6-3, the Supreme Court rejected the Court of Appeal's decision.  The Court decided that for the Court of Appeal to be correct, the term "law of your state" had to include "invalid" state law.  The Court then decided that the Court of Appeal would never have interpreted the term "law of your state" to include "invalid" state law unless this contract were an arbitration agreement. Therefore, because the Court of Appeal disfavored arbitration agreements, its decision violated the Federal Arbitration Act. 
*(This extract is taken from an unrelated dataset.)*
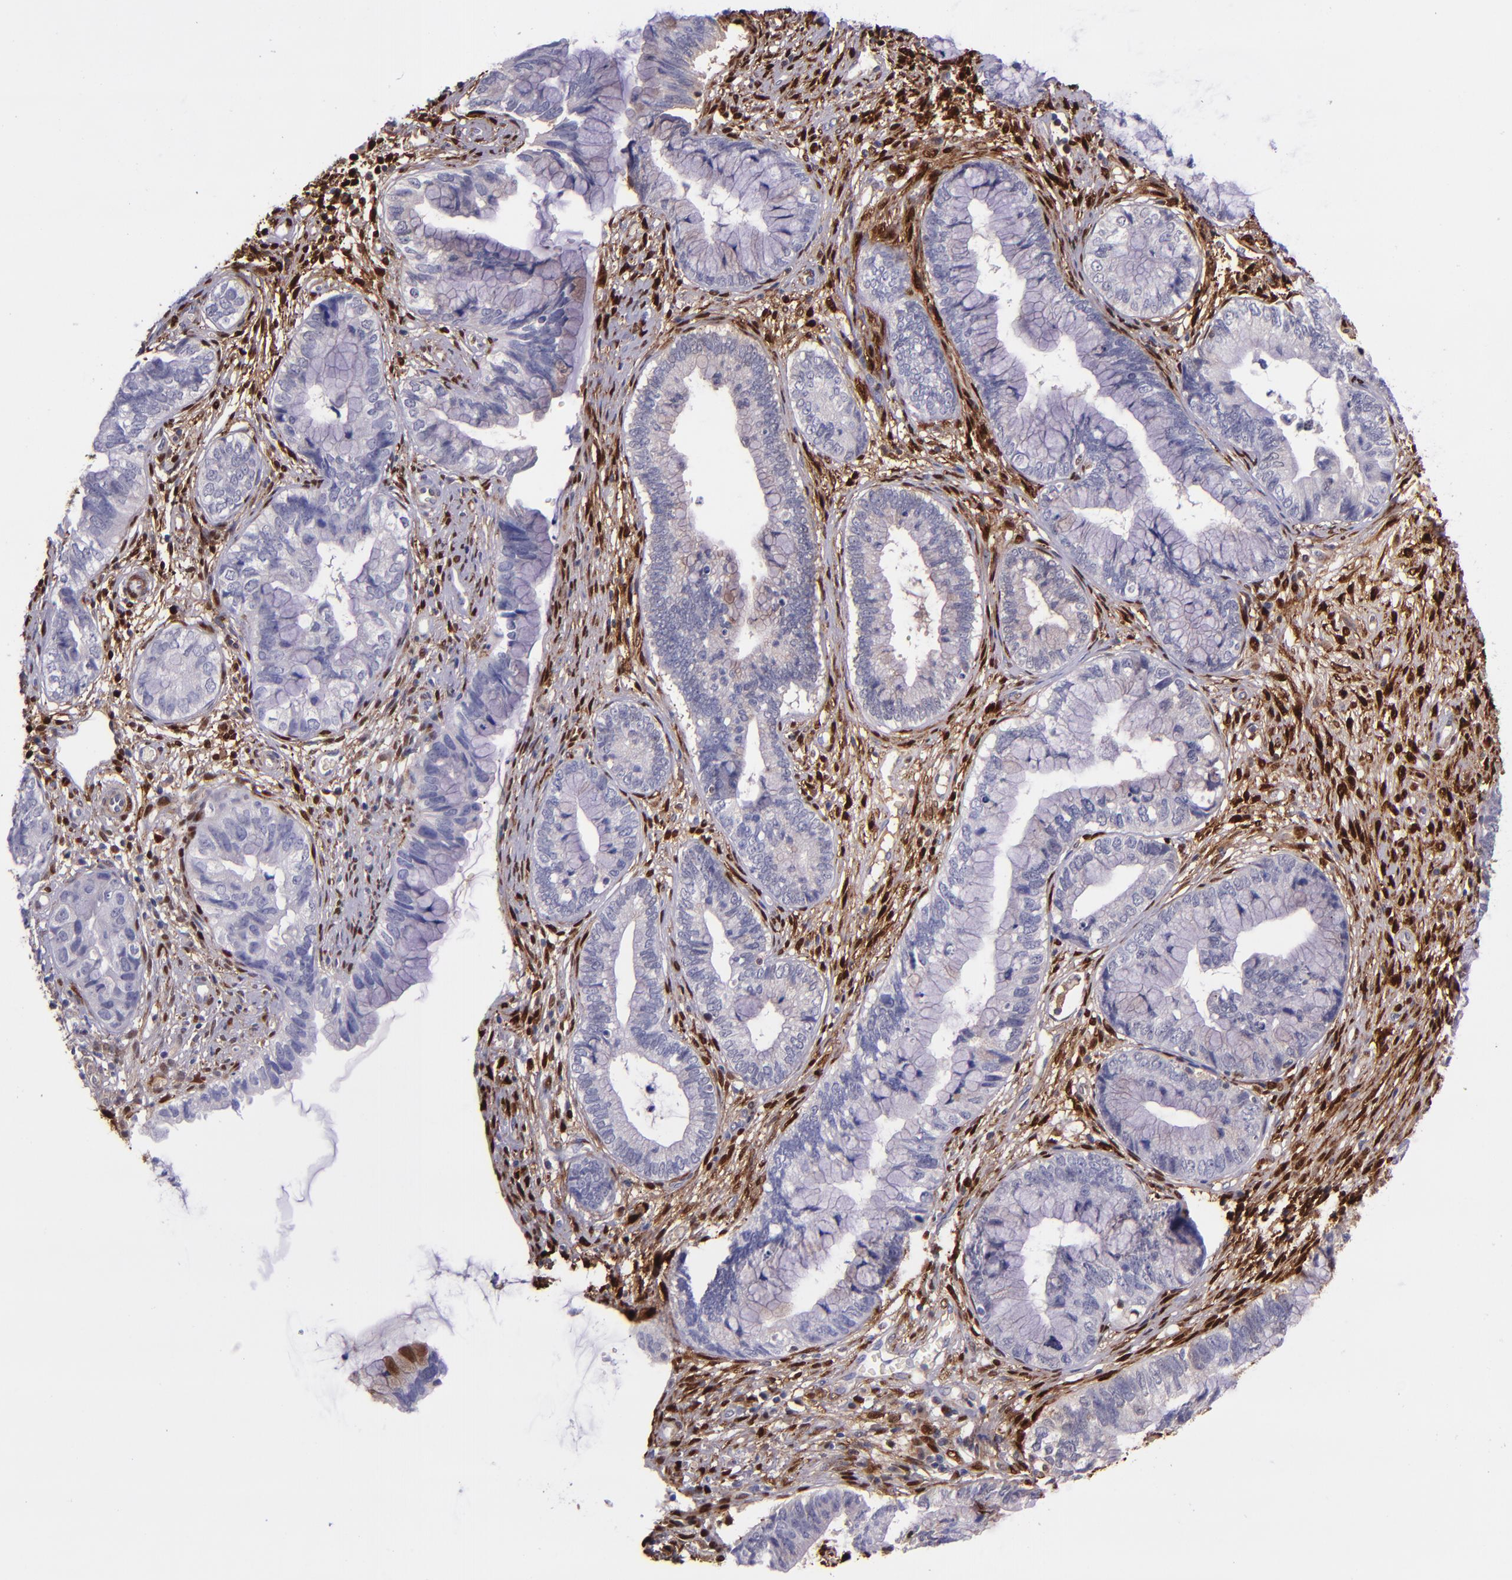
{"staining": {"intensity": "negative", "quantity": "none", "location": "none"}, "tissue": "cervical cancer", "cell_type": "Tumor cells", "image_type": "cancer", "snomed": [{"axis": "morphology", "description": "Adenocarcinoma, NOS"}, {"axis": "topography", "description": "Cervix"}], "caption": "There is no significant positivity in tumor cells of cervical cancer.", "gene": "LGALS1", "patient": {"sex": "female", "age": 44}}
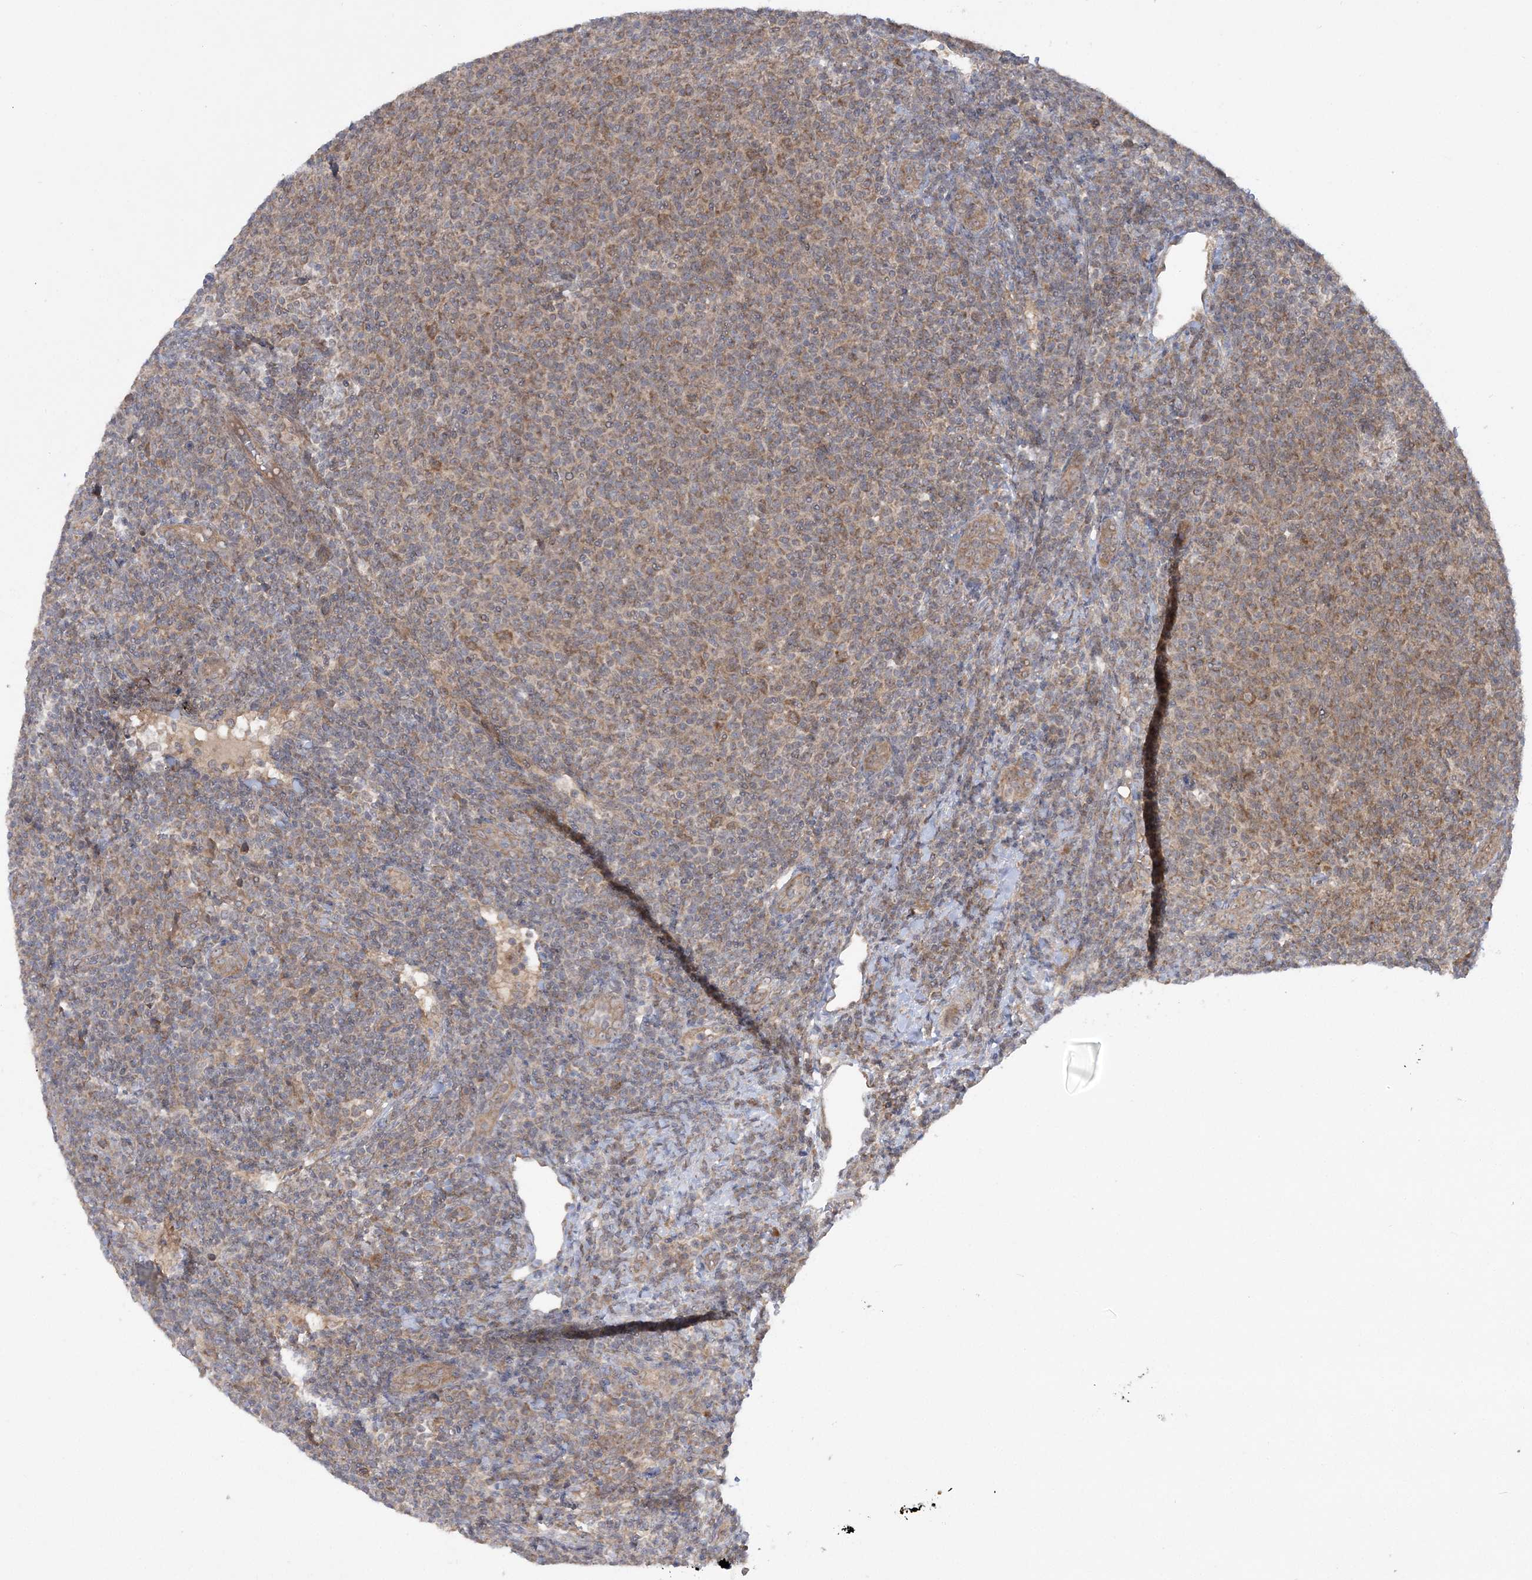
{"staining": {"intensity": "moderate", "quantity": "25%-75%", "location": "cytoplasmic/membranous"}, "tissue": "lymphoma", "cell_type": "Tumor cells", "image_type": "cancer", "snomed": [{"axis": "morphology", "description": "Malignant lymphoma, non-Hodgkin's type, Low grade"}, {"axis": "topography", "description": "Lymph node"}], "caption": "There is medium levels of moderate cytoplasmic/membranous staining in tumor cells of malignant lymphoma, non-Hodgkin's type (low-grade), as demonstrated by immunohistochemical staining (brown color).", "gene": "MMADHC", "patient": {"sex": "male", "age": 66}}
nothing in the Court of Appeal’s reasoning suggests that a California court would reach the same interpretation of “law of your state” in any context other than arbitration. The Court of Appeal did not explain why parties might generally intend the words “law of your state” to encompass “invalid law of your state.” To the contrary, the contract refers to “state law” that makes the waiver of class arbitration “unenforceable,” while an in- valid state law would not make a contractual provision unenforceable. Assuming—as we must—that the court’s reasoning is a correct statement as to the meaning of “law of your state” in this arbitration provision, we can find nothing in that opinion (nor in any other California case) suggesting that California would generally interpret words such as “law of your state” to include state laws held invalid because they conflict with, say, federal labor statutes, federal pension statutes, federal antidiscrimination laws, the Equal Protection Clause, or the like. 
And as for disfavoring arbitration:

The view that state law retains independent force even after it has been authoritatively invalidated by this Court is one courts are unlikely to accept as a general matter and to apply in other contexts.
Justice Thomas believes the Federal Arbitration Act does not preempt any case brought in state court and would have affirmed the court of appeal. So he dissented on that special ground. 

Justices Ginsburg (writing) joined by Justice Sotomayor dissented on the merits, arguing that  Direct TV should be held to its original intent: to enforce the agreement only if state law (without regard to federal preemption) would allow the class waiver. The agreement was written before the Supreme Court ruled class action waivers were allowed and state laws to the contrary were preempted; therefore, the agreement's intent was not to include federal law in the mix.  

So, another anti-arbitration case goes by the wayside. But California's anti-arbitration case law remains on the books and strong because Armendariz and its progeny are still in force.  Therefore, it remains important to draft arbitration agreements in employment settings carefully.